Para los romanos, la infamia era un acto de tal perversidad que destruía la honra de quien lo cometiera. Lo mismo de las instituciones cuando sus miembros, en contra de la ley y la moral, cometen crímenes de lesa humanidad, alejados de lo que se espera sea su conducta en una democracia moderna. En esos casos, dichas instituciones ponen en entredicho su reputación y legitimidad ante la ciudadanía.
Las ejecuciones con sevicia -erróneamente llamadas falsos positivos- realizadas en el país por miembros del Ejército Nacional, especialmente entre los años 2002-2008, los protectores de la vida, la libertad y los bienes de la población, envilecen nuestra legítima Fuerza Pública en un grado que no lograron sus peores contrincantes en 60 años de conflicto.
Las guerrillas cometieron crímenes iguales y peores. Se han expuesto ante la JEP. No obstante, eso no los justifica porque el Estado no puede actuar igual que los delincuentes. El Estado no puede delinquir. Las víctimas de esos homicidios no hacían parte de la confrontación armada. No eran guerrilleros, eran civiles inocentes. La mayoría jóvenes desempleados, engañados con triquiñuelas para después asesinarlos y presentarlos como bajas guerrilleras en combate a cambio de incentivos perversos como dinero, viajes o una condecoración.
El Cesar tenía que salir en los primeros lugares en lo que debemos ser los últimos, y los últimos en lo que debemos ser los primeros. El Batallón La Popa está entre las unidades militares que que más asesinatos registran. El 7.3 % de los 6.400 del país.
Pocos han rechazado las atrocidades. El temor a expresar una crítica sigue vivo. No impide pedirle al batallón, como al alto mando, que pida perdón y que prometa que no volverá a ocurrir. El Gobierno nacional y los locales deben, a su vez, rescatar el buen nombre y la dignidad de las víctimas que son de nuestra región.
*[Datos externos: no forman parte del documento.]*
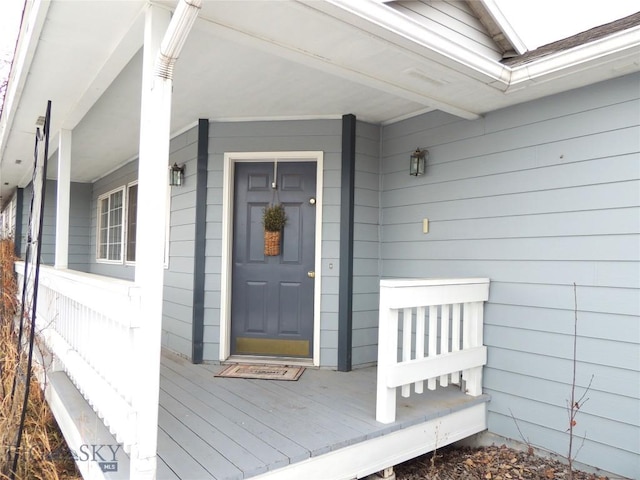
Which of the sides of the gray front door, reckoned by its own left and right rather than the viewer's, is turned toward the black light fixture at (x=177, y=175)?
right

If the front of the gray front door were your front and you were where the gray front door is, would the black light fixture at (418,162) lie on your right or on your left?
on your left

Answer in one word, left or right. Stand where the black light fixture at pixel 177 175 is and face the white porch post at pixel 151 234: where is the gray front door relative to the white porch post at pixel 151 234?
left

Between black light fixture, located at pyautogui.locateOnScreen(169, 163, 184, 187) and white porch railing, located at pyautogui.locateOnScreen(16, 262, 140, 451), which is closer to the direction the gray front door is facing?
the white porch railing

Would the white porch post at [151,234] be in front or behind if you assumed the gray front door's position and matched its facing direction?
in front

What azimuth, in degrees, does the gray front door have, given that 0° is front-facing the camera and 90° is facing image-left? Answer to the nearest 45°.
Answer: approximately 0°
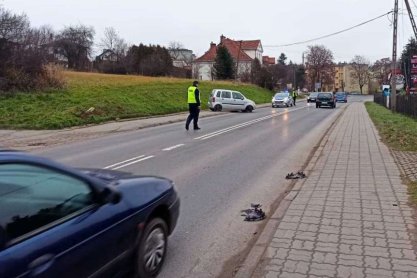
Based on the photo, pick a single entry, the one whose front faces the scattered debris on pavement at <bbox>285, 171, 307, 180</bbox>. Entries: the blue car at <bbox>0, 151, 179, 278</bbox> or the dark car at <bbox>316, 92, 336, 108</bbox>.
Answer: the blue car

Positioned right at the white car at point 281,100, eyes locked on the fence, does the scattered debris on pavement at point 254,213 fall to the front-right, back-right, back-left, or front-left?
front-right

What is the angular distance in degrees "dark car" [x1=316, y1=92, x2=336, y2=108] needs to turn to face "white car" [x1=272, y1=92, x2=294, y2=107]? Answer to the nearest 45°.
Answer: approximately 90° to its left

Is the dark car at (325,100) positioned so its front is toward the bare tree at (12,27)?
no

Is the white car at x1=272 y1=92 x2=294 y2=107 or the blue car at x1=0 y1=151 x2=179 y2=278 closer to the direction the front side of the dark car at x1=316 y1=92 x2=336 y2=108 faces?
the white car

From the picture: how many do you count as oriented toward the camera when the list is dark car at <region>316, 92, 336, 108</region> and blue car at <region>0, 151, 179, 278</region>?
0

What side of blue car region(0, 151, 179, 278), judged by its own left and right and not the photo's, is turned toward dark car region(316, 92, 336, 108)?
front

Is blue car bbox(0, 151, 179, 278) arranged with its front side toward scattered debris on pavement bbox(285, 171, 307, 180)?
yes

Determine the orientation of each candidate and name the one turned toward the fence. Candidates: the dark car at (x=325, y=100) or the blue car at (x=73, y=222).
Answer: the blue car

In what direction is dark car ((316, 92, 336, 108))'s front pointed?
away from the camera

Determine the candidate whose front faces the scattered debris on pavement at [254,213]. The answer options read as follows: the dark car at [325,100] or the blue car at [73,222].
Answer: the blue car

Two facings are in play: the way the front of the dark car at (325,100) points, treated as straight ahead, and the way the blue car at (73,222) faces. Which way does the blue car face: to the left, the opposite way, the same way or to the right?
the same way

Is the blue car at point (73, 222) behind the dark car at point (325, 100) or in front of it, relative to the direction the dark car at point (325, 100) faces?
behind

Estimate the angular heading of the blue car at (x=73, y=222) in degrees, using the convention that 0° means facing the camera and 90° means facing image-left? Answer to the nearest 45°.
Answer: approximately 225°

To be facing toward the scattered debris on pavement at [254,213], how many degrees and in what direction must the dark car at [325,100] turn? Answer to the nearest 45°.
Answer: approximately 180°

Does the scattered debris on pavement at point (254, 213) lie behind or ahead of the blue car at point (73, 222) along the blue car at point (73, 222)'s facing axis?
ahead

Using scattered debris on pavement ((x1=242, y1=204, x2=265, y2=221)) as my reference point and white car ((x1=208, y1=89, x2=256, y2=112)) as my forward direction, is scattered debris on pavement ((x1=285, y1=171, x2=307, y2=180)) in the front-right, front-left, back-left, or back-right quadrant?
front-right
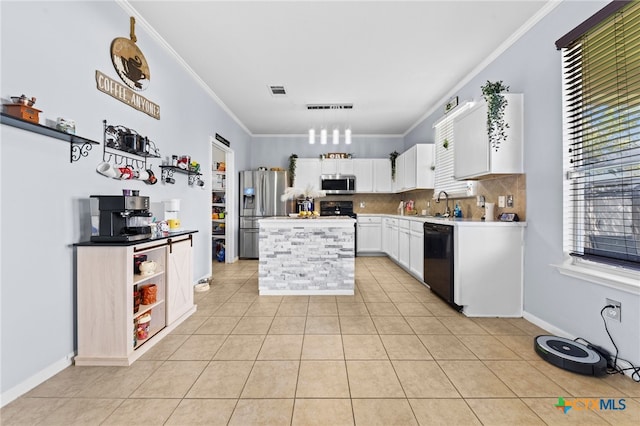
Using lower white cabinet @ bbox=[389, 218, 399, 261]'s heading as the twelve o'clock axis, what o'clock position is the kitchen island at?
The kitchen island is roughly at 10 o'clock from the lower white cabinet.

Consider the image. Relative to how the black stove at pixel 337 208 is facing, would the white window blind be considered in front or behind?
in front

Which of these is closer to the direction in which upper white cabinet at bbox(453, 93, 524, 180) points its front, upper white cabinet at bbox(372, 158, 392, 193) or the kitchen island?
the kitchen island

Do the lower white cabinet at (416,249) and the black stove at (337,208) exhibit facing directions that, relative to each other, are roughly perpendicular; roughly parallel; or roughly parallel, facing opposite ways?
roughly perpendicular

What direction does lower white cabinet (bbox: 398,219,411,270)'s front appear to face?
to the viewer's left

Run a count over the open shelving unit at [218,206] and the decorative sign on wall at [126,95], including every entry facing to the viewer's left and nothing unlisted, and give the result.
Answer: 0

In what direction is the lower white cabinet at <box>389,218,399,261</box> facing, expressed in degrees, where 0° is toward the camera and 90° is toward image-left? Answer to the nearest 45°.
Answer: approximately 90°

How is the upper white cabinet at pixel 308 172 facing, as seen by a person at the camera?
facing the viewer

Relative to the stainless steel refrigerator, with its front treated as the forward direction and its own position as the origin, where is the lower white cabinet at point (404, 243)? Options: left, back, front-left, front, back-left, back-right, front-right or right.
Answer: front-left

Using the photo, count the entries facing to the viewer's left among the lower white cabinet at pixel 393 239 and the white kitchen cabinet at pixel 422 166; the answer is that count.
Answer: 2

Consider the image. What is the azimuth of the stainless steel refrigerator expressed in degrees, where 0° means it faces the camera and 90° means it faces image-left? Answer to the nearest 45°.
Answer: approximately 0°

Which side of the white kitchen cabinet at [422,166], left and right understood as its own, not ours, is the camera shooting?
left

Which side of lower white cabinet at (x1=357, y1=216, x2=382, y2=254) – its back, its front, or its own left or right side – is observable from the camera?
front

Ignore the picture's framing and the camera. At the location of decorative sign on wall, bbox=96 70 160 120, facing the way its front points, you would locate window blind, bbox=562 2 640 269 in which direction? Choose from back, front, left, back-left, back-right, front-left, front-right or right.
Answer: front
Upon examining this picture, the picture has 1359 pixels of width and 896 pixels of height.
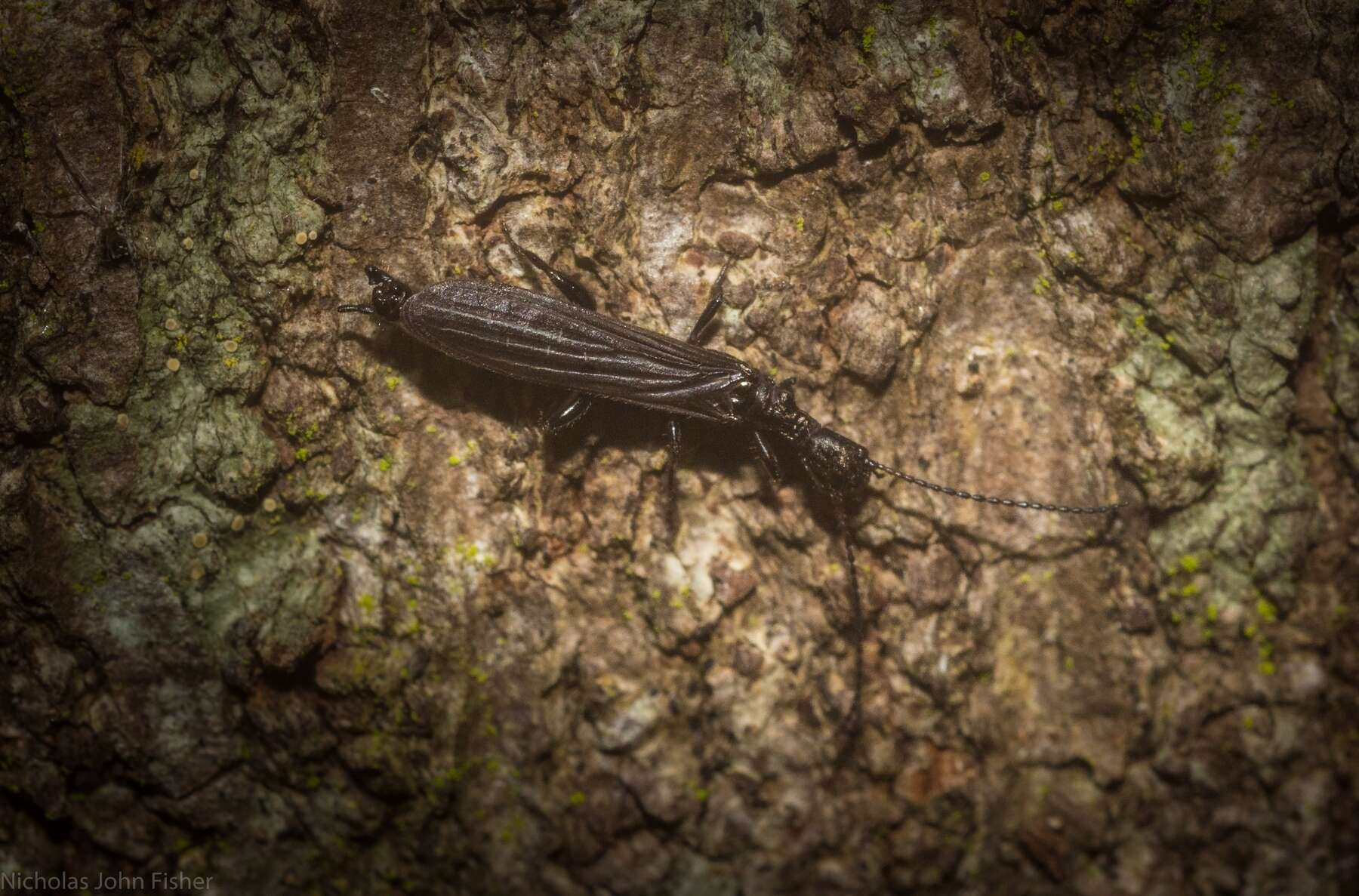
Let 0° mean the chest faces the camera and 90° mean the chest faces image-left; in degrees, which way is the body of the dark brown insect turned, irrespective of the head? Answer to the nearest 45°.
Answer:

No será un gesto débil de la institución sino de fortaleza frente a hechos que no comprometieron a la mayoría de soldados y oficiales.
Los enemigos no son fieras salvajes que el cazador ha de matar siempre que se le pongan a tiro. La vida humana no puede estar amenazada sino en caso de necesidad, y no para satisfacer pasiones o por el placer de derramar sangre. Lo que excita la indignación pública no es tanto la sangre derramada; no son tanto los estragos inseparables del combate como las manifestaciones de los instintos depravados, de la cobarde villanía que hay en rematar a un herido, en degollar a un prisionero, en robar a un cadáver”, publicó en Barcelona en 1911 el vallenato Vicente Sebastian Mestre en su libro ‘Deontología Militar para las tropas hispanoamericanas’, tratado sobre el derecho de gentes que debe aplicar todo soldado, el que al descubrirlo con emoción el columnista de El Colombiano, Juan José Hoyos, denominó, en sus páginas, hace 10 años, ‘La Cartilla del general Mestre’. (Reproducida en EL PILON el 22 de julio 2019). Dijo Hoyos: “¡Cómo cambian las cosas con el paso de los años!, pienso, repasando la cartilla del general Mestre. Un siglo después, en Colombia, soldados de su Ejército son acusados por la justicia de haber cometido crímenes fuera de combate contra la población civil”.